*** DOCUMENT TEXT ***

While attending Denvention 3 in Denver, Colorado, this summer, I was reminded yet again of what it is that I love about World Science Fiction Conventions. I love the high energy and sensory overload. Some people may think of this energy as pandemonium and mass confusion, but I enjoy the controlled chaos of having too many options—too many things to do with my time. Do I have two hours to spend at the enormous art show, will I be able to ever thread my way through the dealers’ room maze, can I fit in the masquerade, the opening ceremony, the Hugo Award ceremony, the science panels, and, of course, the panels with all my favorite authors?

I certainly did all this and more at my first World Science Fiction Convention. In 1973, my father decided that over Labor Day, our family vacation would be spent at Torcon 2. He piled the seven of us into the station wagon, and took off for Canada. I’m not sure my mother was thrilled by the prospect, but he assured her that we would stop off at Niagara Falls and tour Toronto as well. Having read about the masquerade, I’d made costumes for my tweenage sisters (as a self-conscious teenager there was no way I was making one for myself). My younger sisters gamely agreed to be aliens from my imagination, so I spent hours cutting little scales out of green felt and sewing them on yellow leotards.

Once we’d made it to the convention, we dropped my seven-year-old sister off at babysitting. She assures me to this day that she had a marvelous time making dragons and masks and was not scarred for life. I don’t remember how my mother and my other sisters stayed busy, but I know there was a plethora of activities for my brother, my father, and me. I have a vivid memory of the most beautiful chess set I have ever come across. Exquisitely crafted from precious metals, I believe it depicted the characters of Middle Earth. I came across it in the art show, and I could barely pull myself away from it. I returned to stare at this set several times over the course of the weekend. My father and brother, both avid chess players, were disappointed to discover that even if my mother let us mortgage the family home, the chess set was well out of our price range.

My dad was consoled, though, by the thrilling discovery that he could afford the Dum-Dum luncheon, where the actor Buster Crabbe would address Edgar Rice Burroughs aficionados. The three of us caught every panel we could that didn’t conflict with some other panel we desperately wanted to attend. It was at this convention that I had my first glimpse of writers like Robert Silverberg, Roger Zelazny, and Gardner Dozois.

At one memorable panel, John Brunner opined that the Arab nations were becoming more united than they had been in the past and that Western nations would soon be begging these countries for oil and paying much steeper prices for it. Little did we know that directly in our future lay the oil embargo of October 1973 that would lead to the painful energy crisis of the mid-seventies.* It was the first time I’d ever heard of OPEC, but, obviously, it wouldn’t be the last.

*** End of DOCUMENT TEXT ***

WHAT TO PRODUCE >>
Copy the stretch from "My dad was consoled, though, by" through "be the last." in the essay on World Science Fiction Conventions, word for word.

*** EXTRACTED MATERIAL ***

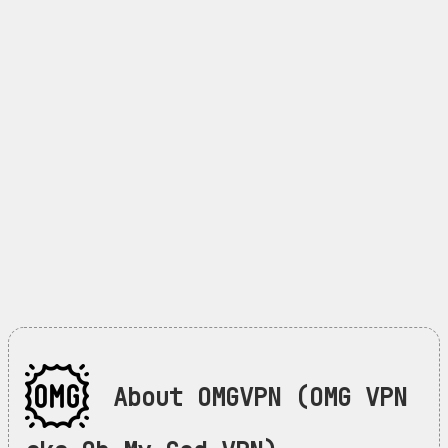
About OMGVPN (OMG VPN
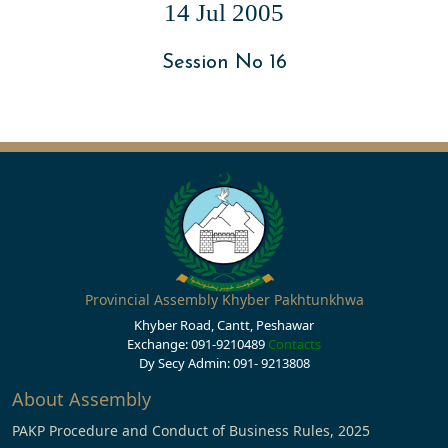
14 Jul 2005
Session No 16
Provincial Assembly Khyber Pakhtunkhwa
Khyber Road, Cantt, Peshawar
Exchange: 091-9210489
Contacts
Dy Secy Admin: 091- 9213808
About Assembly
PAKP Procedure and Conduct of Business Rules, 2025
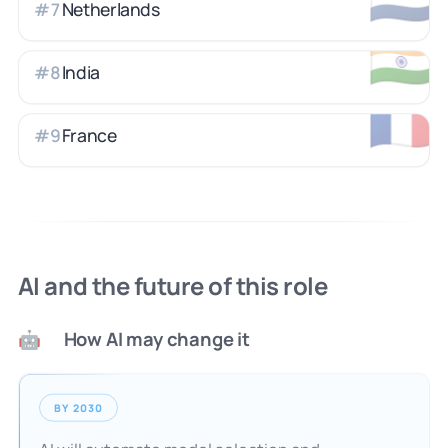
Netherlands
#
7
🇮🇳
India
#
8
🇫🇷
France
#
9
AI and the future of this role
How AI may change it
🤖
BY 2030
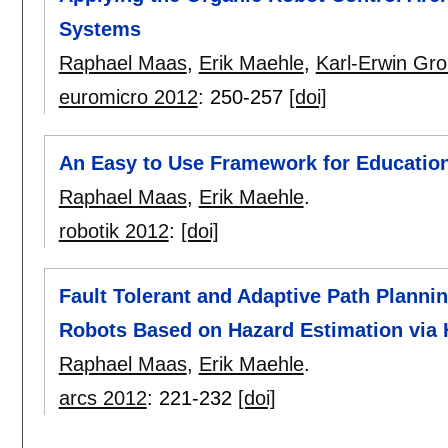
Systems
Raphael Maas
,
Erik Maehle
,
Karl-Erwin Gro
euromicro 2012
:
250-257
[doi]
An Easy to Use Framework for Educatio
Raphael Maas
,
Erik Maehle
.
robotik 2012
:
[doi]
Fault Tolerant and Adaptive Path Planni
Robots Based on Hazard Estimation via 
Raphael Maas
,
Erik Maehle
.
arcs 2012
:
221-232
[doi]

*** End of EXTRACTED MATERIAL ***

ANSWER SPACE >>
My dad was consoled, though, by the thrilling discovery that he could afford the Dum-Dum luncheon, where the actor Buster Crabbe would address Edgar Rice Burroughs aficionados. The three of us caught every panel we could that didn’t conflict with some other panel we desperately wanted to attend. It was at this convention that I had my first glimpse of writers like Robert Silverberg, Roger Zelazny, and Gardner Dozois.

At one memorable panel, John Brunner opined that the Arab nations were becoming more united than they had been in the past and that Western nations would soon be begging these countries for oil and paying much steeper prices for it. Little did we know that directly in our future lay the oil embargo of October 1973 that would lead to the painful energy crisis of the mid-seventies.* It was the first time I’d ever heard of OPEC, but, obviously, it wouldn’t be the last.